THE PROBLEM — What is the count of lines in the material below that hold "bearing"? Answer with only that number.

--*--

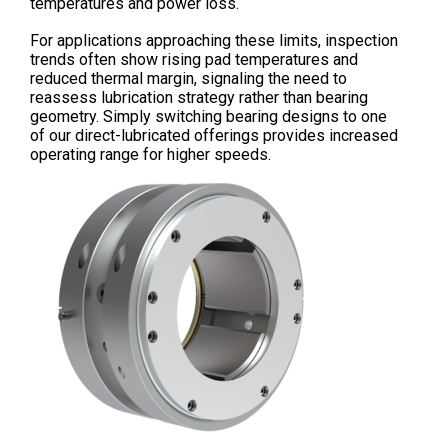
temperatures and power loss.
For applications approaching these limits, inspection
trends often show rising pad temperatures and
reduced thermal margin, signaling the need to
reassess lubrication strategy rather than bearing
geometry. Simply switching bearing designs to one
of our direct-lubricated offerings provides increased
operating range for higher speeds.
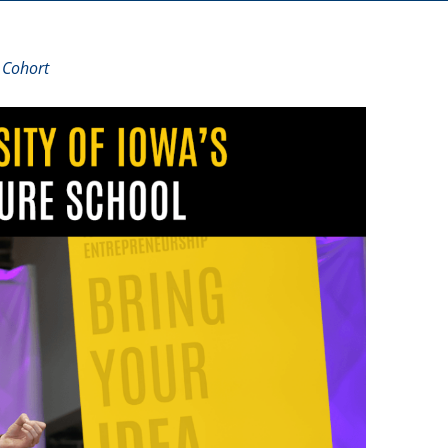
 Cohort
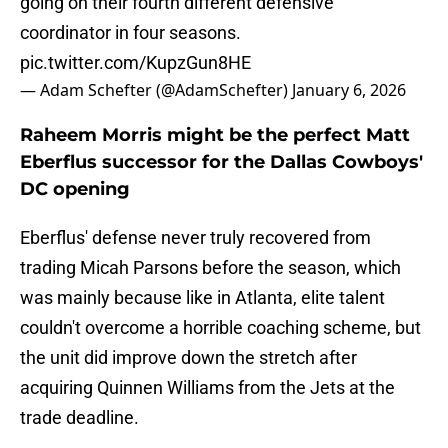
going on their fourth different defensive
coordinator in four seasons.
pic.twitter.com/KupzGun8HE
— Adam Schefter (@AdamSchefter)
January 6, 2026
Raheem Morris might be the perfect Matt
Eberflus successor for the Dallas Cowboys'
DC opening
Eberflus' defense never truly recovered from
trading Micah Parsons before the season, which
was mainly because like in Atlanta, elite talent
couldn't overcome a horrible coaching scheme, but
the unit did improve down the stretch after
acquiring Quinnen Williams from the Jets at the
trade deadline.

--*--

TASK ANSWER — 2